Saved data entries:

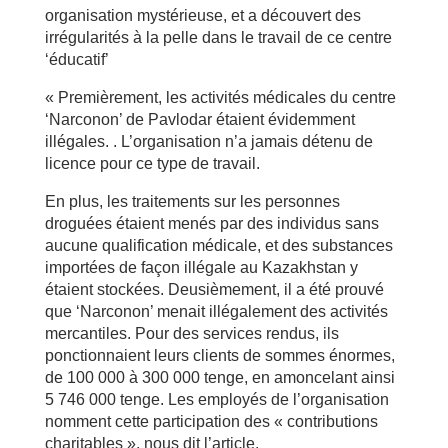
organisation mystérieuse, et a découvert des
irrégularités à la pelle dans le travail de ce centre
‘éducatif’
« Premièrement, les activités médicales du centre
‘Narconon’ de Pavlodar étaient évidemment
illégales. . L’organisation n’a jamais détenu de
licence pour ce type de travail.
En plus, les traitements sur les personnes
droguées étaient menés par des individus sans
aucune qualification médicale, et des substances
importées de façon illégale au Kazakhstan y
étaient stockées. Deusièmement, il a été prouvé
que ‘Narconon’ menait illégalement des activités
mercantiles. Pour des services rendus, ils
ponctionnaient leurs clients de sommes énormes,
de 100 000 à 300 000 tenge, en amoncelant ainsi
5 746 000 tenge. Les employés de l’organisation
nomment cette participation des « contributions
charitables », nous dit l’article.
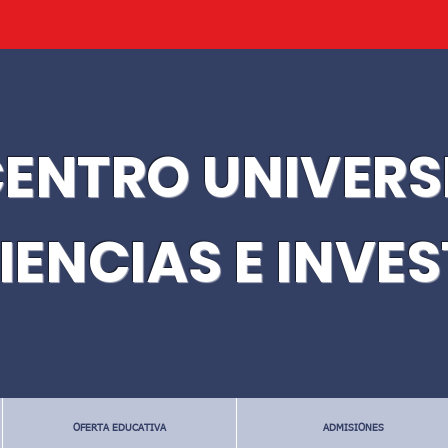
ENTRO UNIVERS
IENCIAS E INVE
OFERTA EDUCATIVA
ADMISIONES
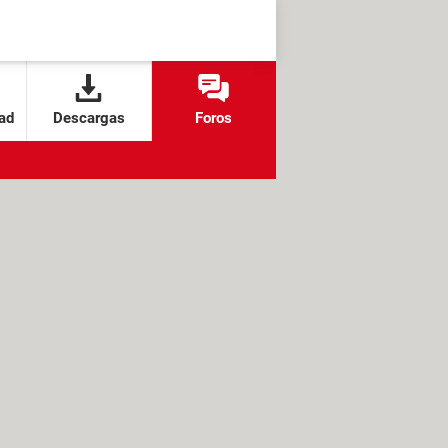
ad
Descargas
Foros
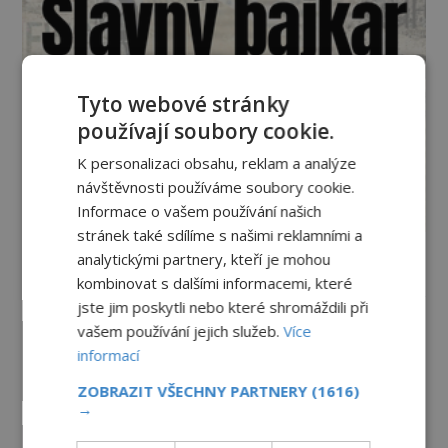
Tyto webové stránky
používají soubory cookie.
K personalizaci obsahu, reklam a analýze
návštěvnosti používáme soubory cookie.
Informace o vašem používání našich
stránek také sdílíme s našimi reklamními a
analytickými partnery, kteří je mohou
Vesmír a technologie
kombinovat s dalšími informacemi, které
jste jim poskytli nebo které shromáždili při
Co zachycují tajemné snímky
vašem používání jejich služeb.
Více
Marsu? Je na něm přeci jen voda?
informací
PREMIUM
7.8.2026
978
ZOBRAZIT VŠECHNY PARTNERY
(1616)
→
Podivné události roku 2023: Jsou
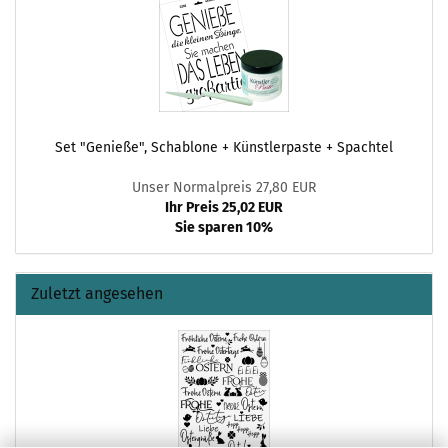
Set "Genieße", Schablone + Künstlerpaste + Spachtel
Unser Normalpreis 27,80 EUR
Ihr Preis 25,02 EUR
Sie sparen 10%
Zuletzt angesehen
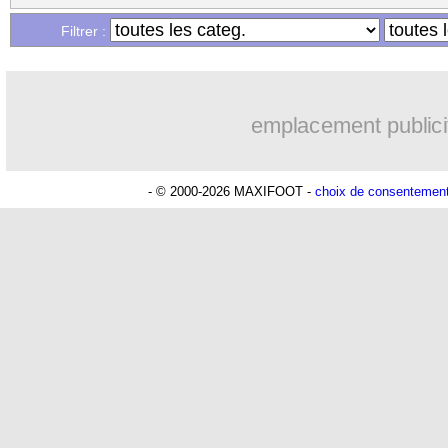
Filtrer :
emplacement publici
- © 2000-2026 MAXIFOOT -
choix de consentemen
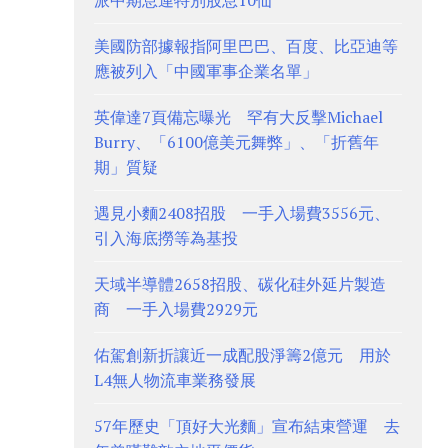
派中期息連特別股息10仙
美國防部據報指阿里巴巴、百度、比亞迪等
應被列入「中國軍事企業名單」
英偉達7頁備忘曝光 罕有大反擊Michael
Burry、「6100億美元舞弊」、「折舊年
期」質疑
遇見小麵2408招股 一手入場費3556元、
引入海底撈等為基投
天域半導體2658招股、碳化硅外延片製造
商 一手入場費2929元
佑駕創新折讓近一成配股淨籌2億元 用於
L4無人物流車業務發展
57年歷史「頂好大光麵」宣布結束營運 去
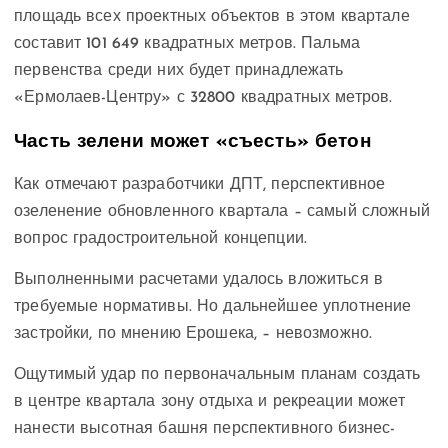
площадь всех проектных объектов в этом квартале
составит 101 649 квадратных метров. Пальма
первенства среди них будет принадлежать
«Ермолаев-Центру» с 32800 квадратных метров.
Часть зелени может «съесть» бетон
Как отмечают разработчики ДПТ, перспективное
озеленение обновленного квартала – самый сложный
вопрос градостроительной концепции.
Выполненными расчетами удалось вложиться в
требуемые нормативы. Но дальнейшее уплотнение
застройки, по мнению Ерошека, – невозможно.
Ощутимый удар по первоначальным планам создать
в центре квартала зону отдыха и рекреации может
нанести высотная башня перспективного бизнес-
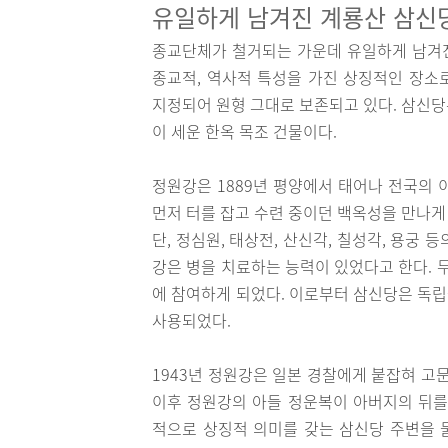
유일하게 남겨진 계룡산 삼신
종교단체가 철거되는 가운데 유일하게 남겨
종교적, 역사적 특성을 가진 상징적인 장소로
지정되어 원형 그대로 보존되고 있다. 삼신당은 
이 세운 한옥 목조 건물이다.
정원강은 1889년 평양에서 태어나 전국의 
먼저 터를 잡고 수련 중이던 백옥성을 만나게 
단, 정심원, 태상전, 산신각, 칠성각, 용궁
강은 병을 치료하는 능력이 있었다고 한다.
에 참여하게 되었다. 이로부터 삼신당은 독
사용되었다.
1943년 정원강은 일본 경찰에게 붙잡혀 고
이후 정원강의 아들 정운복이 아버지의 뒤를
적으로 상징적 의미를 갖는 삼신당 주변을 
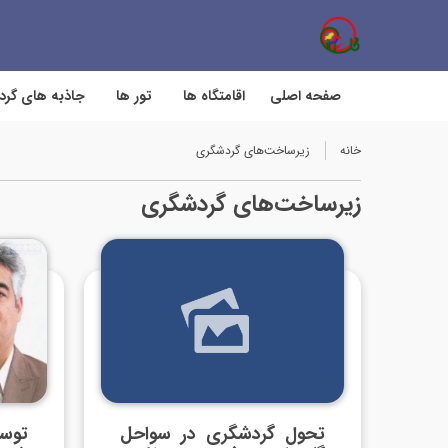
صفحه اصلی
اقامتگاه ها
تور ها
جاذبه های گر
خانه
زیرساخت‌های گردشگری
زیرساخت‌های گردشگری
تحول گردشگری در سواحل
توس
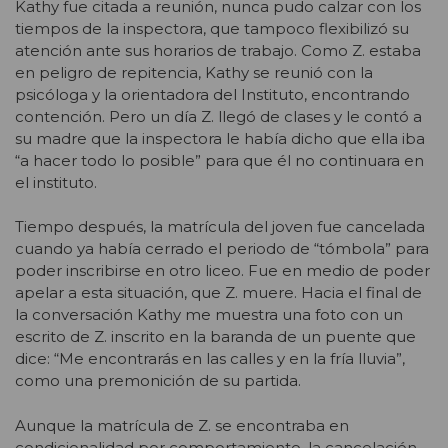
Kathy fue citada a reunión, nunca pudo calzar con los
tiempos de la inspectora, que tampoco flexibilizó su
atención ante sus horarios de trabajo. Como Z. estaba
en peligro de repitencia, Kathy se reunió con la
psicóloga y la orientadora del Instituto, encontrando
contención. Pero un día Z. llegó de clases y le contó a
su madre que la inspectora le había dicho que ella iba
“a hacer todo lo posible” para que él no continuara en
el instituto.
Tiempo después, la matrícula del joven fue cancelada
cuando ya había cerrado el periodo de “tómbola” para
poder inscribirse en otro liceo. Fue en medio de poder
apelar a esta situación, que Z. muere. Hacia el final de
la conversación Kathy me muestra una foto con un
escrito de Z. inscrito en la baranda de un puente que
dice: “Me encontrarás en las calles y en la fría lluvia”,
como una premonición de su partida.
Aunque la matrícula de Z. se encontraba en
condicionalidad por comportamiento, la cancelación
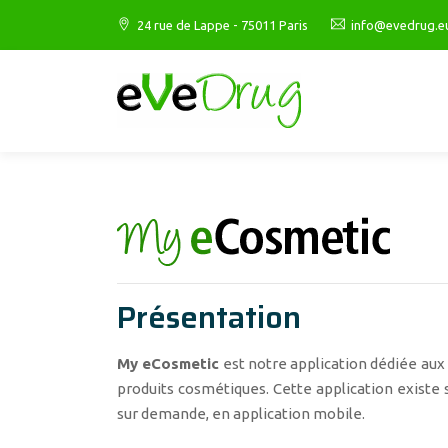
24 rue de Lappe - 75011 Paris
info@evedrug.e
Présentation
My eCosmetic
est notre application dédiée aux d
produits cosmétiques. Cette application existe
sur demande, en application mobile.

---

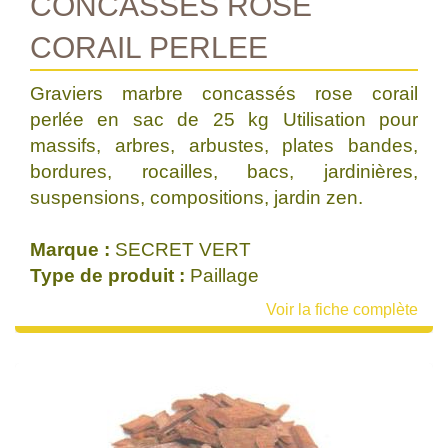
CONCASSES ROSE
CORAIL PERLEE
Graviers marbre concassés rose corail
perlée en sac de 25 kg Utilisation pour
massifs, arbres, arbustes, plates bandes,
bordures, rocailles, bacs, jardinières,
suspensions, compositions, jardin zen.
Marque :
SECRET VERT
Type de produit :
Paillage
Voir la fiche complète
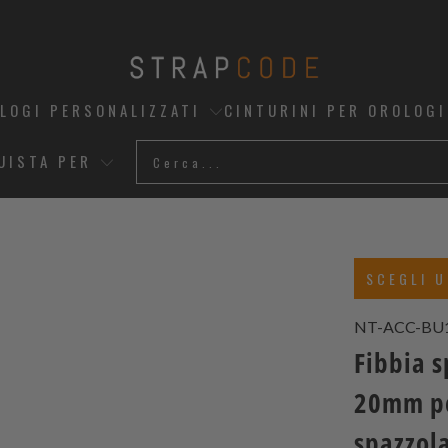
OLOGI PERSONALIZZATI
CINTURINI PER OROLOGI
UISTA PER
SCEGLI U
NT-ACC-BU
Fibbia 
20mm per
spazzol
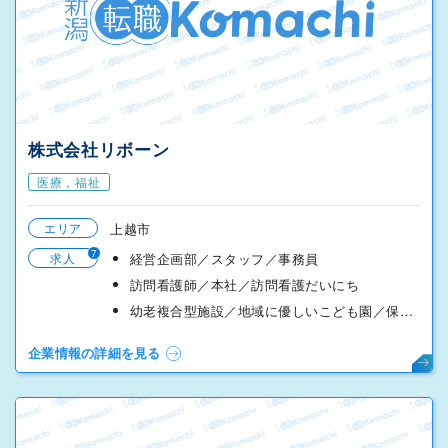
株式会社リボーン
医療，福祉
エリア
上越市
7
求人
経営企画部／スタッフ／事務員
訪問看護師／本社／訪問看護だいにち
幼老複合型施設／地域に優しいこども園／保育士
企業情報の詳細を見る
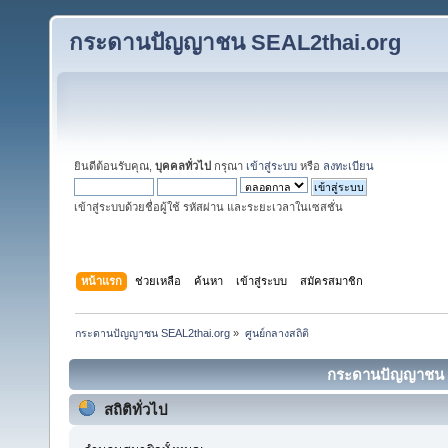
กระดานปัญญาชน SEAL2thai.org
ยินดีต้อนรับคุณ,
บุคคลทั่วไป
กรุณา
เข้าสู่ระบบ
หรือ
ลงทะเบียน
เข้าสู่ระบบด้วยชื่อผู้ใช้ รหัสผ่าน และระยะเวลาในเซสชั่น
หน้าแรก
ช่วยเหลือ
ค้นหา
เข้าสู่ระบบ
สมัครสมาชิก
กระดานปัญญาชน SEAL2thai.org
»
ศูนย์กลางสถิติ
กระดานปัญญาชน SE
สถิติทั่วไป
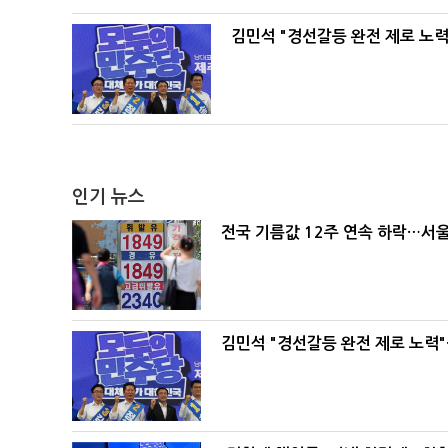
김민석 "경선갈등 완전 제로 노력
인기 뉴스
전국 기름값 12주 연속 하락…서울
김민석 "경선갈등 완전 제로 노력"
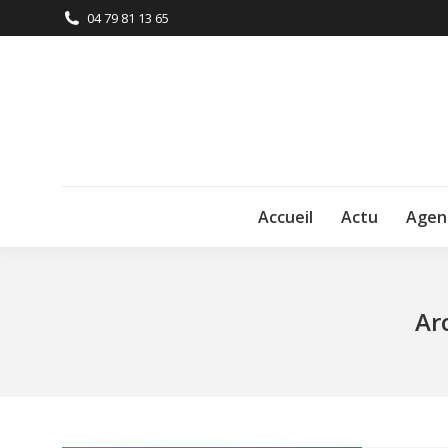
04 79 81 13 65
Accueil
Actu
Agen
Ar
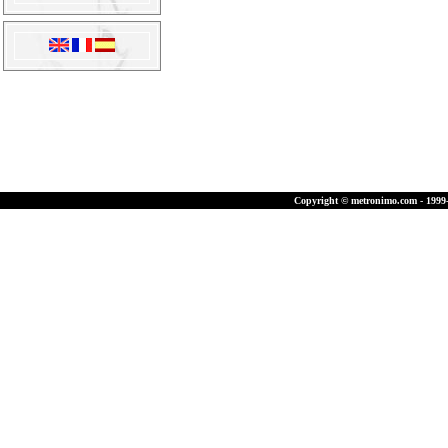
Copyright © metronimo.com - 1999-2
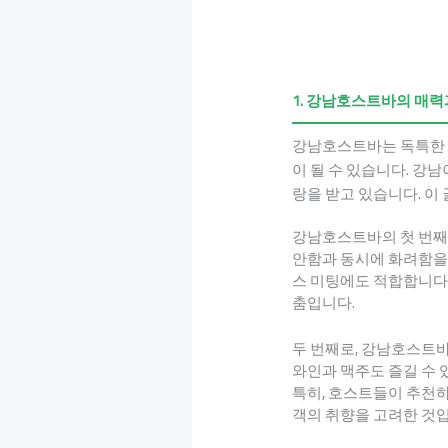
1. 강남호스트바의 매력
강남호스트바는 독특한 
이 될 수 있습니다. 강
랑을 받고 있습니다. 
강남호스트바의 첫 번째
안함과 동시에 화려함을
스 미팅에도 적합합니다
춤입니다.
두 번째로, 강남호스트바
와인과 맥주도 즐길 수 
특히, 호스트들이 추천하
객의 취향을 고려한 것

Your objective ::
Among the lines above, return those that contain the string "étaient".

Reply to the exercise ::
‘Narconon’ de Pavlodar étaient évidemment
droguées étaient menés par des individus sans
étaient stockées. Deusièmement, il a été prouvé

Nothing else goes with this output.